-------- EXCERPT --------
# Data Mining - (Decision) Rule

Some forms of predictive data mining generate rules that are conditions that imply a given outcome.

Rules are if-then-else expressions; they explain the decisions that lead to the prediction.

They are produced from a decision tree or association (such as association rule)

For example, a rule might specify that a person:

• who has a bachelor's degree (an attribute)
• and lives in a certain neighbourhood (an other attribute)

is likely to have an income greater than the regional average.

ODM Basket Analysis rules where antecedent and consequent contain the product ID.

## 3 - Type

### 3.1 - Classification

A classification rule predicts value of a given attribute:

If outlook = sunny and humidity = high then play = no

### 3.2 - Association

A Association rule predicts value of arbitrary attribute (or combination)

If temperature = cool                  then humidity = normal
If humidity = normal and windy = false then play = yes
If outlook = sunny and play = no       then humidity = high
If windy = false and play = no         then outlook = sunny and humidity = high

## 4 - Set of Rules

rule is easy to interpret, but a complex set of rules probably isn’t.

A sequential cover algorithm for sets of rules with complex conditions. Sets of rules are hard to interpret.
-------- SUPPLIED MATERIAL --------
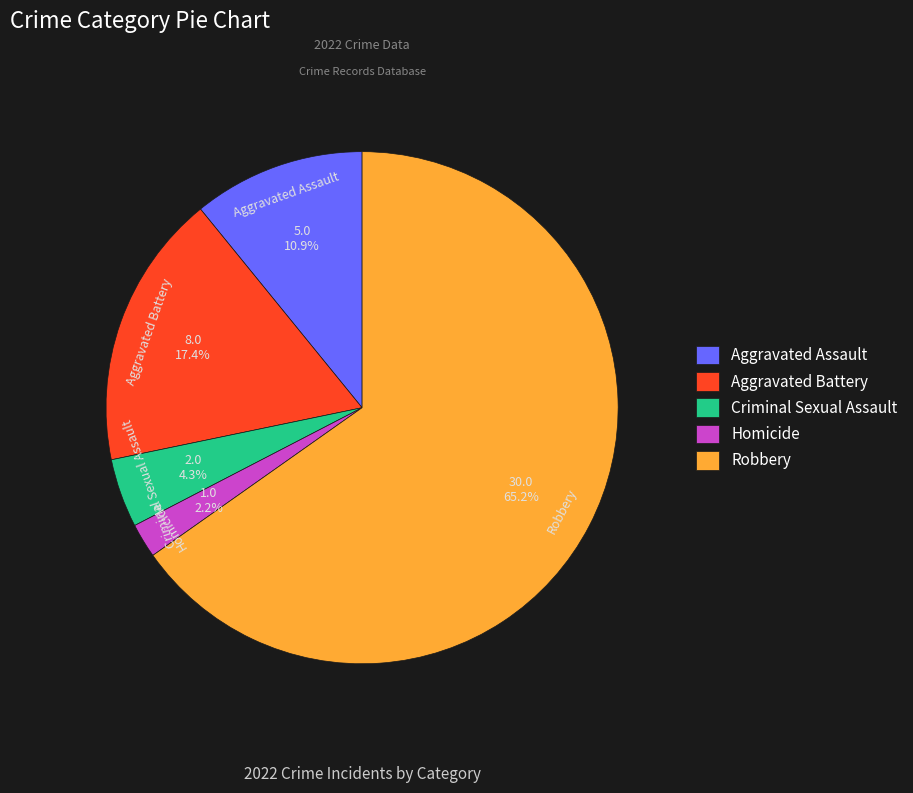

What is the ratio of the value at Aggravated Battery to the value at Criminal Sexual Assault?

4.0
--------
▶ **TASK GOAL**
For each statement, say yes or no to whether it agrees with the text on decision rules, and quote the words from it that decide. (a) Rules are produced from a decision tree or association. (b) A classification rule predicts the value of an arbitrary attribute or combination of attributes. (c) Sets of rules are easy to interpret.

▶ **OUTPUT FOR THIS EXERCISE**
(a) Yes: "They are produced from a decision tree or association"
(b) No: "A classification rule predicts value of a given attribute"
(c) No: "Sets of rules are hard to interpret."